It is fair to assume that President Truman’s action was justified and that the dropping of an atomic bomb was essential. There is no sign of when, if ever, the Japanese will surrender. The operations planned for late 1945 and early 1946 were to be on mainland Japan, and the military fatalities on both sides, as well as civilian deaths, would have very certainly outweighed the losses caused by the bombing (Keegan 1996). The battle was costing lives as well as money to keep fighting. Japan faced the potential of an Allied landing on their nation, a Soviet Union onslaught, and the reality that by the time all of this happened (Keegan 1996). They would be receiving no assistance from defeated Germany, yet despite all of this, Japan would fight on. Who knows what might have occurred if the Pacific Theater battles had persisted? The Japanese were already using their pilots as weapons, and it’s impossible to say what would have occurred if the Japanese had landed in America. There was no sign that they were any closer to surrendering than when they destroyed Pearl Harbor.

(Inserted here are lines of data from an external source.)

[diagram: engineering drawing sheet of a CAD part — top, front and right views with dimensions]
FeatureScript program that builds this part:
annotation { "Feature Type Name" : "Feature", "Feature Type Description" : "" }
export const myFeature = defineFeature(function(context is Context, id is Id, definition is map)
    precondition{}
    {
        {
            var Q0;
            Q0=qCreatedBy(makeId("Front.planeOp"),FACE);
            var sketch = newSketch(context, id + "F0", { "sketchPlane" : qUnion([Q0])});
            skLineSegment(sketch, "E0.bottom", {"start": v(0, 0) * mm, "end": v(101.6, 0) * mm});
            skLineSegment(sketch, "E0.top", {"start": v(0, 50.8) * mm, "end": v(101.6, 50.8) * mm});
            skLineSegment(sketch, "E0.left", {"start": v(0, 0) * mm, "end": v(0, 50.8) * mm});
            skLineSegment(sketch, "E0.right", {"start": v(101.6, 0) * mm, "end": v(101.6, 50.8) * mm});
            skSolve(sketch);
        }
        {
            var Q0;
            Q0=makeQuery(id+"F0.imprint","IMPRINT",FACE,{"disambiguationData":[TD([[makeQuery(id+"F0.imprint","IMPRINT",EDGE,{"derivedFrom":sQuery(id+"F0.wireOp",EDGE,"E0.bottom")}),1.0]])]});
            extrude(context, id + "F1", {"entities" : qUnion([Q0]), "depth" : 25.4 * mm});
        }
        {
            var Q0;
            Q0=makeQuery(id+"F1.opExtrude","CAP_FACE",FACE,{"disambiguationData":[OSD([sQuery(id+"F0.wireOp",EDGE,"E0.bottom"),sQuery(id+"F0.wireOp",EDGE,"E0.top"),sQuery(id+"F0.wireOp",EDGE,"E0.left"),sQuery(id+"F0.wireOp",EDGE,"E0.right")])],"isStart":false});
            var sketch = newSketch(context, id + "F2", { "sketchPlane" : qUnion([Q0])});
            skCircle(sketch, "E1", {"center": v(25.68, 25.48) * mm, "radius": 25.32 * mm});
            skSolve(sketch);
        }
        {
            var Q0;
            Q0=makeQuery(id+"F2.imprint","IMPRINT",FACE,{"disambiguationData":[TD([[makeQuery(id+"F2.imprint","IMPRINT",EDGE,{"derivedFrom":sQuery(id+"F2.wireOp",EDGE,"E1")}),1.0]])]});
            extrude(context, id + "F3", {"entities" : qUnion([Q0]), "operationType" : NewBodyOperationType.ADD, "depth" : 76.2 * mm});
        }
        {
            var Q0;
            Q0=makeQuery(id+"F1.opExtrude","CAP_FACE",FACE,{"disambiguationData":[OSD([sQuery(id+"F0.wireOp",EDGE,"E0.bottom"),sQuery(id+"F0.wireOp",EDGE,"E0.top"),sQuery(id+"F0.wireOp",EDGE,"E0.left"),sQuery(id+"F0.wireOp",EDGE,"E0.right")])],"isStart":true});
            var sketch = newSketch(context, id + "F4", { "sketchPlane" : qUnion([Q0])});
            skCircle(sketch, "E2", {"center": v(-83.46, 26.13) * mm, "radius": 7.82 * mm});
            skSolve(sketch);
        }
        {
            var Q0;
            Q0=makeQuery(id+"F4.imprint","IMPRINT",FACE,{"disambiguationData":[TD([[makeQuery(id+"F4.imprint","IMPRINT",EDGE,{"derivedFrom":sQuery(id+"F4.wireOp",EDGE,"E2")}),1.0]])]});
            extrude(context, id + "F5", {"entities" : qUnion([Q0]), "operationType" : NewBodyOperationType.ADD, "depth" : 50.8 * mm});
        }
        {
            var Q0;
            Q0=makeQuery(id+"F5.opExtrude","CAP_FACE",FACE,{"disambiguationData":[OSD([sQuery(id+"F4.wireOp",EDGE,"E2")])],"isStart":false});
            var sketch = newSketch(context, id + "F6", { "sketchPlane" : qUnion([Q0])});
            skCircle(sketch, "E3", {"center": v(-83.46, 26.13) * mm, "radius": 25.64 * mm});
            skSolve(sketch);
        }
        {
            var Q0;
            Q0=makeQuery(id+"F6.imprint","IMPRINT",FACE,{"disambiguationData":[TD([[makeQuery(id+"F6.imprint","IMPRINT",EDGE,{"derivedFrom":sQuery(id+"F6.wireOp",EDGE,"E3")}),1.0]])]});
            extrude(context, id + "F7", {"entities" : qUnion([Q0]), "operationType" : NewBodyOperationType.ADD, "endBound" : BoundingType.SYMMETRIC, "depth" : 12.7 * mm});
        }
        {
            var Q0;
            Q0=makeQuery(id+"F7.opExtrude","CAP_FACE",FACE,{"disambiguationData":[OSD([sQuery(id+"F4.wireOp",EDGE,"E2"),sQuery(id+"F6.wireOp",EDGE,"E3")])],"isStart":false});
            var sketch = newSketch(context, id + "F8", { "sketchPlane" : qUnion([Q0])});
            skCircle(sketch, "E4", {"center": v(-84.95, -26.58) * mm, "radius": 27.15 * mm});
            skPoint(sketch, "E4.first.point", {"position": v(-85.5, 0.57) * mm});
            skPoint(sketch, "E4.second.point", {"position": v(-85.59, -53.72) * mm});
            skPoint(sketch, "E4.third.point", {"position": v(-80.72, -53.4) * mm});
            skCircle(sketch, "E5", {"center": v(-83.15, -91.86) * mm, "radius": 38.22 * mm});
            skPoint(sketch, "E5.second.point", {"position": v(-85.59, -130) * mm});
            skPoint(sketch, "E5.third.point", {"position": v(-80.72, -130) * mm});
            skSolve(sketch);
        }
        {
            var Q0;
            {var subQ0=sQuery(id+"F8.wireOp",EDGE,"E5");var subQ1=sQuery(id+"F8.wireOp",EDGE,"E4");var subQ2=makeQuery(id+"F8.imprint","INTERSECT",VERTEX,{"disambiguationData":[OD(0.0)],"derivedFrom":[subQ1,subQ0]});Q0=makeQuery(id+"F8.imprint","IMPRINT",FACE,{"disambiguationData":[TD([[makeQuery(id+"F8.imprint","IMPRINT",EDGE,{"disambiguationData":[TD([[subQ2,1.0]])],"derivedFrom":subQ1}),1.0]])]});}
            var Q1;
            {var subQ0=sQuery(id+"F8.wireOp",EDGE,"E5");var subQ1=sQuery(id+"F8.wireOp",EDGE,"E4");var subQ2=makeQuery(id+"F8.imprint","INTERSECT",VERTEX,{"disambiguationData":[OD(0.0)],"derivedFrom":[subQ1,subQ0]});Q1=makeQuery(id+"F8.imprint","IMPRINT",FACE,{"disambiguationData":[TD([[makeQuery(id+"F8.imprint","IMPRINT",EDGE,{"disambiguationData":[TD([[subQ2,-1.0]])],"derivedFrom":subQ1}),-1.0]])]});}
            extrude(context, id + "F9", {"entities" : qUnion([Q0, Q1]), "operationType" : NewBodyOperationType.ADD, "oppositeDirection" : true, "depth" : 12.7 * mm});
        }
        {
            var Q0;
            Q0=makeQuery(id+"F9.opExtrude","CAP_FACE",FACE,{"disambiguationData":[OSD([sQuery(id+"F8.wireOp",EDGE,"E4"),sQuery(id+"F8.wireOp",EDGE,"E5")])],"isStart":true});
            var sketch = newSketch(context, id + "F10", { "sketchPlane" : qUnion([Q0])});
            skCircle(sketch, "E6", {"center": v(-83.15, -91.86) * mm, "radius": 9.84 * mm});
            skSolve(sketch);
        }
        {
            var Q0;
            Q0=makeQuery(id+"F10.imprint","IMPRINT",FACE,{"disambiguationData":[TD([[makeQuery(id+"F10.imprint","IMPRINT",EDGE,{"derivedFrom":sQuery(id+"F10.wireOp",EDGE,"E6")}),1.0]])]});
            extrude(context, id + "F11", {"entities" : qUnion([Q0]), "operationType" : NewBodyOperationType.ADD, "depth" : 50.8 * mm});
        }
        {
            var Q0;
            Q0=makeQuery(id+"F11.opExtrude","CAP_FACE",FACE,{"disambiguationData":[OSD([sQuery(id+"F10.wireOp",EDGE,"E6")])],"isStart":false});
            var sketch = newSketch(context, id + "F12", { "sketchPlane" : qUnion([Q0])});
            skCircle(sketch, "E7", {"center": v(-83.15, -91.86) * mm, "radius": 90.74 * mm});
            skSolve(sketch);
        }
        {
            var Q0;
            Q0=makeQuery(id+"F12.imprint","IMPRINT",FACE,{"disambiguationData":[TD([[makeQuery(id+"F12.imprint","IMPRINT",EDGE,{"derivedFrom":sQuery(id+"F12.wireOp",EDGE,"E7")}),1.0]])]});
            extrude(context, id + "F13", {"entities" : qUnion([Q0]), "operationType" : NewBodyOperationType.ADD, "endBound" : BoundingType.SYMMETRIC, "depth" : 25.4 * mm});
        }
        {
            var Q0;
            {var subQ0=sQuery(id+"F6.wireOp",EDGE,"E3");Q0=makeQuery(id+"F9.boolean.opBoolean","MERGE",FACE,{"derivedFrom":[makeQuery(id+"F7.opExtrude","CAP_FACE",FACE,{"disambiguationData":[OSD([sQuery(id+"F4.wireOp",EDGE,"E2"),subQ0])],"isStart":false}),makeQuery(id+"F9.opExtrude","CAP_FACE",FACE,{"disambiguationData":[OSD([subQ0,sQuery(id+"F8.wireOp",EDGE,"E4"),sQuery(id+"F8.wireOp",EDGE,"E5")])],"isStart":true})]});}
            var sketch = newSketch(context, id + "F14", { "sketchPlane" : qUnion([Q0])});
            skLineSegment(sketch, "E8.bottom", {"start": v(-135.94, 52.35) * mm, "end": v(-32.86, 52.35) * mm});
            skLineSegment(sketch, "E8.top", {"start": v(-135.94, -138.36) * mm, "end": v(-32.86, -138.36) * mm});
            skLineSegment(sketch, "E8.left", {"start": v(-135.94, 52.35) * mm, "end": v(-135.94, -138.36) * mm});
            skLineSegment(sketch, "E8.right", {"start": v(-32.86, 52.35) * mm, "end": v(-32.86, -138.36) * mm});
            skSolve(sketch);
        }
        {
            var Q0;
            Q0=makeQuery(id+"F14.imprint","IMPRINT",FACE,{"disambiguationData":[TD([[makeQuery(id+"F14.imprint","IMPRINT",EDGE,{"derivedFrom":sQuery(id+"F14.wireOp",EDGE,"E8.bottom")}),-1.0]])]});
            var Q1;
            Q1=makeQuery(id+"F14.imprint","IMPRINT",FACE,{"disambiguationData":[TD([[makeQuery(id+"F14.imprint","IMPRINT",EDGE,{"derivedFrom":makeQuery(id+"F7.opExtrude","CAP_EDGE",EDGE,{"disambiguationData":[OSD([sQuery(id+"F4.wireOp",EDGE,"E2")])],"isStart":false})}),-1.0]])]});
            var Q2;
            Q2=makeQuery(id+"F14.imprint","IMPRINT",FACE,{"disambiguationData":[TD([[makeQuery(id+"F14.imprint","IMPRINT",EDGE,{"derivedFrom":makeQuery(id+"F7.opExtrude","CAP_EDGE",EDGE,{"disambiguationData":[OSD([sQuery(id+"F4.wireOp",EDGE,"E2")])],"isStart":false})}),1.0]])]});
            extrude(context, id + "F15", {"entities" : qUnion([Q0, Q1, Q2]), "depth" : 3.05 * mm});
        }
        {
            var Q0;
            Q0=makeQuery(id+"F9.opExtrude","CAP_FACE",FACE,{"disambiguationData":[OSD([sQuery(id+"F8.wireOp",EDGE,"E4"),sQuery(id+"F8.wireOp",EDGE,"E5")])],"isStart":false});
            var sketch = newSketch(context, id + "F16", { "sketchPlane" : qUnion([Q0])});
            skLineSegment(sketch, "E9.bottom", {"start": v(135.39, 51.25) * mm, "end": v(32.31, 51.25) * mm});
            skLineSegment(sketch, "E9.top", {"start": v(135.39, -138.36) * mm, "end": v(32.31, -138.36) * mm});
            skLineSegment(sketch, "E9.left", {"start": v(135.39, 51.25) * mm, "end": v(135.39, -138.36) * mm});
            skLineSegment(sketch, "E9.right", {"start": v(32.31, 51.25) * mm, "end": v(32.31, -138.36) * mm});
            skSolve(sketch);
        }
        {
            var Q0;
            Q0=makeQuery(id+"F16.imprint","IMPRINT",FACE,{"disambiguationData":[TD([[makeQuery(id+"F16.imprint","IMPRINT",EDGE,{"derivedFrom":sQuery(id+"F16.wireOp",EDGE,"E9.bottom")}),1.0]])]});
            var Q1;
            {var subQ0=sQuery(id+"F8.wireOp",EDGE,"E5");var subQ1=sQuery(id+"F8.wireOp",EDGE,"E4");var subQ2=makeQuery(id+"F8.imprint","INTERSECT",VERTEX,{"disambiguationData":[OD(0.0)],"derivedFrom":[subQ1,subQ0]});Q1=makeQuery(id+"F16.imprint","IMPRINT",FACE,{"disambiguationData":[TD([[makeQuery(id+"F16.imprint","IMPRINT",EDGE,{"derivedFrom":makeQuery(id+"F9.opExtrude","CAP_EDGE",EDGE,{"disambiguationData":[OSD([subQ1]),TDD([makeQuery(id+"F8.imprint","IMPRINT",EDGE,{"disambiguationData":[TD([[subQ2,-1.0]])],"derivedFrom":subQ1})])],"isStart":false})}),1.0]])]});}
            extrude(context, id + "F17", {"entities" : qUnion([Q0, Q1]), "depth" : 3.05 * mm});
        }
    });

Japanese persistence during World War II was unprecedented. A rational government would have conceded defeat. The country was on the verge of famine. It was staring down the barrel of disaster. In the Japanese concept, however, “face” prohibited it from embracing reality (Keegan 1996). The emperor and his military government were then handed a way out by two fresh crises in August. On August 6, 1945, an American plane exploded an atomic bomb on Hiroshima. Manchuria was invaded by the Red Army on August 8 (Keegan 1996). On August 17, eight days after the second atomic bomb was detonated on Nagasaki and two days after the Japanese surrendered to the US, the Manchurian campaign was declared won (Keegan 1996).
Reference
Keegan, John. 1996. The Battle for History: Re-Fighting World War II. Toronto: Vintage books.